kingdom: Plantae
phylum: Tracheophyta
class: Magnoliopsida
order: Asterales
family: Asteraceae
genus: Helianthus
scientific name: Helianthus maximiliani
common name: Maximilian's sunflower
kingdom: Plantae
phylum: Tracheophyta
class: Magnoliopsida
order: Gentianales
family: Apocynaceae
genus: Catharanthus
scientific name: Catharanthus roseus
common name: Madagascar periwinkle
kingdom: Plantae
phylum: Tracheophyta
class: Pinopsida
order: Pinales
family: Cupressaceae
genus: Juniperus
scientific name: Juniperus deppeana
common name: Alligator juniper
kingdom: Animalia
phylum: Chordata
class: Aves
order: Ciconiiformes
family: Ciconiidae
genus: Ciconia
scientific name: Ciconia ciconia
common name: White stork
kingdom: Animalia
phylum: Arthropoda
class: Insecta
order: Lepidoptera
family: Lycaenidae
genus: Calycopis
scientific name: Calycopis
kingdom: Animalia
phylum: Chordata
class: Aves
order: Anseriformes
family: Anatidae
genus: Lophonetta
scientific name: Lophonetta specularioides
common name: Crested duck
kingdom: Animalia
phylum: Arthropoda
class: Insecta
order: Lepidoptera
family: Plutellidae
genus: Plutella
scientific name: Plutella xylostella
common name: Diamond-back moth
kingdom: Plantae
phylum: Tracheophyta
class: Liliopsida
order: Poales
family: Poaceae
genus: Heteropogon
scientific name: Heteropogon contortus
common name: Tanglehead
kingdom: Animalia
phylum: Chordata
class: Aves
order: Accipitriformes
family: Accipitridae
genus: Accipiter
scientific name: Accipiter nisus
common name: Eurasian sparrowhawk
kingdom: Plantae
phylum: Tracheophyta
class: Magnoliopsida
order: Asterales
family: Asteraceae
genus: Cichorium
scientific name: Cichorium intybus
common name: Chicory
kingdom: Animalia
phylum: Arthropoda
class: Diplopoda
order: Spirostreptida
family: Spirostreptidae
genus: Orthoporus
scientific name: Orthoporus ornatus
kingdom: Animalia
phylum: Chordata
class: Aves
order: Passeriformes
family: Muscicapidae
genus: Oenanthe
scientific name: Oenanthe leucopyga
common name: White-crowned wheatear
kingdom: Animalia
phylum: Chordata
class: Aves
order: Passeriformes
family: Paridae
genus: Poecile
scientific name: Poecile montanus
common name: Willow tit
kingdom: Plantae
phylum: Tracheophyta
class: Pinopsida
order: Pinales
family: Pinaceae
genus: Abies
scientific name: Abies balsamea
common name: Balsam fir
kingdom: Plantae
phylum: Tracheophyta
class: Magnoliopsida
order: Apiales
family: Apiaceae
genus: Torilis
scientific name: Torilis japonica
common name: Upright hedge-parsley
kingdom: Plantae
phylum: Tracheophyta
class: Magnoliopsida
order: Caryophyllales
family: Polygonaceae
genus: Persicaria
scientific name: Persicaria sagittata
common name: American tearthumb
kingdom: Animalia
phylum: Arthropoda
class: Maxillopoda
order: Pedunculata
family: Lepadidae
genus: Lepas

----------

Task to complete:
In the records above, quote every line from the one containing "scientific name: Poecile montanus" through the one containing "scientific name: Torilis japonica", including both of those lines.

Full output:
scientific name: Poecile montanus
common name: Willow tit
kingdom: Plantae
phylum: Tracheophyta
class: Pinopsida
order: Pinales
family: Pinaceae
genus: Abies
scientific name: Abies balsamea
common name: Balsam fir
kingdom: Plantae
phylum: Tracheophyta
class: Magnoliopsida
order: Apiales
family: Apiaceae
genus: Torilis
scientific name: Torilis japonica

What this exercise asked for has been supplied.